TASK TO COMPLETE » Please report how many lines in the data below contain the string "Google", treating uppercase and lowercase letters as different. Reply with the number alone.

Dataset entries »
>>>

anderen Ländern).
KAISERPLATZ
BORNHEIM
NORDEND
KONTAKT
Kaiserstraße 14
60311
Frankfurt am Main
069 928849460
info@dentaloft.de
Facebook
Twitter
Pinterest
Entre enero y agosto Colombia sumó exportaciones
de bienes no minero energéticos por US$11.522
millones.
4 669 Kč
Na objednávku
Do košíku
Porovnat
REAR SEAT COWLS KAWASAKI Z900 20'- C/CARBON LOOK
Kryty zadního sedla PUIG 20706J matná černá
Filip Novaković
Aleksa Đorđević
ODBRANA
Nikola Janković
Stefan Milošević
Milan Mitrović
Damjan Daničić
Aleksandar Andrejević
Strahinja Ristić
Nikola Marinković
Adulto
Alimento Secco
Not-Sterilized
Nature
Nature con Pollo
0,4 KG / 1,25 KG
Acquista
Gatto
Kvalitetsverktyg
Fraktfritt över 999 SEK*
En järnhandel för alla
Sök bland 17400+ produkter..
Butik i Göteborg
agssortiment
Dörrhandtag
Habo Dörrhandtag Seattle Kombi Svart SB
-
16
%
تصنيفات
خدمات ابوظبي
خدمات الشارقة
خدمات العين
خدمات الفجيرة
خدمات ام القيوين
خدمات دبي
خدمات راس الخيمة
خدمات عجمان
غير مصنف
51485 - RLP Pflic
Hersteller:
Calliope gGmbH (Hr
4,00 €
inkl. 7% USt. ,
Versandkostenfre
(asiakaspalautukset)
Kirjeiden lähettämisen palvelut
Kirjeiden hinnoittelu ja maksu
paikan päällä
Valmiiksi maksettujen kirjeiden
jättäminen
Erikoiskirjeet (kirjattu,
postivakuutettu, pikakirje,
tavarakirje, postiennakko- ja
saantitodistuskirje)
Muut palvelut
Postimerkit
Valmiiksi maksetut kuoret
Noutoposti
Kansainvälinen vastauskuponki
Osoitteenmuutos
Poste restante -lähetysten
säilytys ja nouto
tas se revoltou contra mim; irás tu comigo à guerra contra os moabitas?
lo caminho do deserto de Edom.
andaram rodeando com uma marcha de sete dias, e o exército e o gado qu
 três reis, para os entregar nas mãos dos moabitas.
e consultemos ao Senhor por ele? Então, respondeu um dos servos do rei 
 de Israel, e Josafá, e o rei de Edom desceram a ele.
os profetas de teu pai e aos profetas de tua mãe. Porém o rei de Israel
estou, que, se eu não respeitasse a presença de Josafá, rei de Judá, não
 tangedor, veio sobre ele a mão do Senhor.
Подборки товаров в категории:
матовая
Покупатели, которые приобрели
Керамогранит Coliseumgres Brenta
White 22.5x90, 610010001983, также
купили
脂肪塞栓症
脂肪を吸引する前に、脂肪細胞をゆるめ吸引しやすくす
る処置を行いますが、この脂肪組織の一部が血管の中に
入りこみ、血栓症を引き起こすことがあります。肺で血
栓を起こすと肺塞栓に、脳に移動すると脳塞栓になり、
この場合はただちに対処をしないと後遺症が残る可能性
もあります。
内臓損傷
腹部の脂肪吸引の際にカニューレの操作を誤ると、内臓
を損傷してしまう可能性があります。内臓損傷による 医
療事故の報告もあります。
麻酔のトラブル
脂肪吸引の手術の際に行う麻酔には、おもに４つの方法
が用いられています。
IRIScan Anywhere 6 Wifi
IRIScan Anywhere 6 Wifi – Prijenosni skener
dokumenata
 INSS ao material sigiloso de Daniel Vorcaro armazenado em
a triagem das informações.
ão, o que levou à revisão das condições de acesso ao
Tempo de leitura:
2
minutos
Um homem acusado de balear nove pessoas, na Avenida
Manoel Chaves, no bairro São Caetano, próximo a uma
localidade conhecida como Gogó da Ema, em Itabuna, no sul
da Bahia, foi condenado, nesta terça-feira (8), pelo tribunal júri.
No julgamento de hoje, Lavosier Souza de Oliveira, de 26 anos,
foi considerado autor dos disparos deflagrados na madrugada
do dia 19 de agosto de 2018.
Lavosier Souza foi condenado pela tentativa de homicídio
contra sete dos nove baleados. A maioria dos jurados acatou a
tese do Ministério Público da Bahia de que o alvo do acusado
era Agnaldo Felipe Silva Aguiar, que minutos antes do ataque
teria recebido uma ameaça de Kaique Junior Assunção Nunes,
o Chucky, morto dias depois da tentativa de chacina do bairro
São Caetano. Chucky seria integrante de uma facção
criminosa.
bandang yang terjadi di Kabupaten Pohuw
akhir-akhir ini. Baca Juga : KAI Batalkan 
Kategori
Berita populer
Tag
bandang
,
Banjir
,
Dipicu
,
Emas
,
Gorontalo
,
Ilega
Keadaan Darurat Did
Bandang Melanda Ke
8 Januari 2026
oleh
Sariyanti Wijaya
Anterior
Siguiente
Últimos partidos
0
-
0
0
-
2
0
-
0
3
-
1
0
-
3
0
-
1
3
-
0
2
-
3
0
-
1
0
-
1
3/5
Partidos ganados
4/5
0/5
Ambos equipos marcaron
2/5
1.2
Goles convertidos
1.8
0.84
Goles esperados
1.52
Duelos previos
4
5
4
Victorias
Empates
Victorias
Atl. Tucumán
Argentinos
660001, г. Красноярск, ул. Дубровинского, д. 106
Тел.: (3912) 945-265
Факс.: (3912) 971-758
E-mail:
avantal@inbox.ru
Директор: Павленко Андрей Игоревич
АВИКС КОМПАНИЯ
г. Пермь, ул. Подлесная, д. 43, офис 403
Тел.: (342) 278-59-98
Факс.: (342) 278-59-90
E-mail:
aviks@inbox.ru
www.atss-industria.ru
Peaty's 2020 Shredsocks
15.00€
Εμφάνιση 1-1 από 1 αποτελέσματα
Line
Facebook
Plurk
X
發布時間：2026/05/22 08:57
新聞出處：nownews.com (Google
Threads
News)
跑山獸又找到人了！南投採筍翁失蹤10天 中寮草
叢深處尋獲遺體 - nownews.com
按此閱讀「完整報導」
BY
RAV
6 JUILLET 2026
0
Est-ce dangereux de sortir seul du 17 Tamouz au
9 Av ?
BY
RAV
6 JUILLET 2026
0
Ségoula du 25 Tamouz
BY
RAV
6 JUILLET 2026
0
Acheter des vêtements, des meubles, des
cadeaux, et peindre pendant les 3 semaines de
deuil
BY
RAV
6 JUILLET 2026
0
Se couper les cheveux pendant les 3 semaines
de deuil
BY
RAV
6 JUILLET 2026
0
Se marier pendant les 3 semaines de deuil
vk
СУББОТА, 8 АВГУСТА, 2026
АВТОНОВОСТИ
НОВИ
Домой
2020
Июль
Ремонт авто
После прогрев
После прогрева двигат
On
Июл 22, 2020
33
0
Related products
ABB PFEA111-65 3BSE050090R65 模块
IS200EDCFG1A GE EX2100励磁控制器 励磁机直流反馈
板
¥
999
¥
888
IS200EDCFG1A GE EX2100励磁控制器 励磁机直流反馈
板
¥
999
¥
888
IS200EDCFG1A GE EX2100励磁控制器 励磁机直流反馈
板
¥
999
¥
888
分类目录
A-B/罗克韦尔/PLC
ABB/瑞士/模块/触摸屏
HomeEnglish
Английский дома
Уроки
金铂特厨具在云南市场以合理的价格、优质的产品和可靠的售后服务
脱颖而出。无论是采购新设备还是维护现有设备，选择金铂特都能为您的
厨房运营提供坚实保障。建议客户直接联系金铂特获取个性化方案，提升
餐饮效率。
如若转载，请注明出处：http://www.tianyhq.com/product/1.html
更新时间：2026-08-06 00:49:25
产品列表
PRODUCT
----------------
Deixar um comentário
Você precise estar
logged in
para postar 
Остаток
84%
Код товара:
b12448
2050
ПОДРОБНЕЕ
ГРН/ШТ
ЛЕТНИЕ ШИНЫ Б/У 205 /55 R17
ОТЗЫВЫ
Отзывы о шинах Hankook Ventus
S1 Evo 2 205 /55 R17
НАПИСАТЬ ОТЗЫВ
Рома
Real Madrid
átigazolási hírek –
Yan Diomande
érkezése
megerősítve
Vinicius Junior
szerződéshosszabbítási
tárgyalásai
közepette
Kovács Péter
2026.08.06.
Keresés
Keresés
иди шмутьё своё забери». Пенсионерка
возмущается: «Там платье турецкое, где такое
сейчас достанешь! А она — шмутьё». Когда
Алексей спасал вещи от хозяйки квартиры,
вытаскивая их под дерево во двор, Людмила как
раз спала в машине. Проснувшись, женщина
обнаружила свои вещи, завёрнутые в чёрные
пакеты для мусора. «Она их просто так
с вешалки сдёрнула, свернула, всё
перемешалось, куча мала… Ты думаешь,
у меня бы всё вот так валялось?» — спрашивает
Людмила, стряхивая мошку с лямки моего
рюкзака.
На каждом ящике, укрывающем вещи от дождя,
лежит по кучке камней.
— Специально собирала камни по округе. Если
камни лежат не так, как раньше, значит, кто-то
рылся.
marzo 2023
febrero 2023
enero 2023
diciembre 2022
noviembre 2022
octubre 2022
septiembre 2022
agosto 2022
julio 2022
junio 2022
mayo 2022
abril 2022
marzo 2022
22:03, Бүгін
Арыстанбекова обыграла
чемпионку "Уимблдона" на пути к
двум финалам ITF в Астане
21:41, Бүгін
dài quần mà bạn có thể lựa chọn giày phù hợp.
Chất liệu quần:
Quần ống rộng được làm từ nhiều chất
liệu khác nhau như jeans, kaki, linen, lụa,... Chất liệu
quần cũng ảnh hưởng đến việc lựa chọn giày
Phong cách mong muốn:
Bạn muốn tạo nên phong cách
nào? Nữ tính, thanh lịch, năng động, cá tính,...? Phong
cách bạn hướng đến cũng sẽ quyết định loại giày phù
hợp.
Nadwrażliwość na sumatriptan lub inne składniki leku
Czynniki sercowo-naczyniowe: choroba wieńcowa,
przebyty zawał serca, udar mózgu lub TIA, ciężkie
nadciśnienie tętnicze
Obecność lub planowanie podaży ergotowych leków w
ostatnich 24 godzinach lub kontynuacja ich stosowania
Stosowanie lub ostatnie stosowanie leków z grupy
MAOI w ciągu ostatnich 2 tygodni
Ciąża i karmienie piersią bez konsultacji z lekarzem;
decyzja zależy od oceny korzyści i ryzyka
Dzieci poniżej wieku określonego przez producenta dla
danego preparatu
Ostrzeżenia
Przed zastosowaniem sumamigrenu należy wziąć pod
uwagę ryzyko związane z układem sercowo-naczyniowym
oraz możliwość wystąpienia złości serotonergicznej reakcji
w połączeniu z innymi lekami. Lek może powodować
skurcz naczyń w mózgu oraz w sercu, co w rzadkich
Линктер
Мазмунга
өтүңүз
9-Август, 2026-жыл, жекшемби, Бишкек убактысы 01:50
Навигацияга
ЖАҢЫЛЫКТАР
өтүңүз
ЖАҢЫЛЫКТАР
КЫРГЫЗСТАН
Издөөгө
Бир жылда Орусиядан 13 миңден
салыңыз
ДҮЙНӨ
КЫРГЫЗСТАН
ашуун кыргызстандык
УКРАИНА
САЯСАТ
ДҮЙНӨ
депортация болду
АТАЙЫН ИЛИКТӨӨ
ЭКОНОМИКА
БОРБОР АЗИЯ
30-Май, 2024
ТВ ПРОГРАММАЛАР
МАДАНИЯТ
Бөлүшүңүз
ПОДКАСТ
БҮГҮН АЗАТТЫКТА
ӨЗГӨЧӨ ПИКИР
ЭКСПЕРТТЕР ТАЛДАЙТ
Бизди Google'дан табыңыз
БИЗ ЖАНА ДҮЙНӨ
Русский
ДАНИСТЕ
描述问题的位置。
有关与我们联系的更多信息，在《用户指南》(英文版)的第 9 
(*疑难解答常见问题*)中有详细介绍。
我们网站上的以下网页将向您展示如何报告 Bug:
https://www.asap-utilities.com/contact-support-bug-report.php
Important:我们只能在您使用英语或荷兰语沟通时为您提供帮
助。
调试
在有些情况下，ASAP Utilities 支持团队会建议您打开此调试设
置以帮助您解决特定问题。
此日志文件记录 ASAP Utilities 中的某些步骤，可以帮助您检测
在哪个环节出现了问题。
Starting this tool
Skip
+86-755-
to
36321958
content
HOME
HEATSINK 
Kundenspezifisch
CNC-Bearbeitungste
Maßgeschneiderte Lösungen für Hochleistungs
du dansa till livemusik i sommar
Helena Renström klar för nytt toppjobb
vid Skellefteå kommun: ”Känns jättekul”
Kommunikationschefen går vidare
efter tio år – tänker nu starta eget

<<<

RESPONSE » 2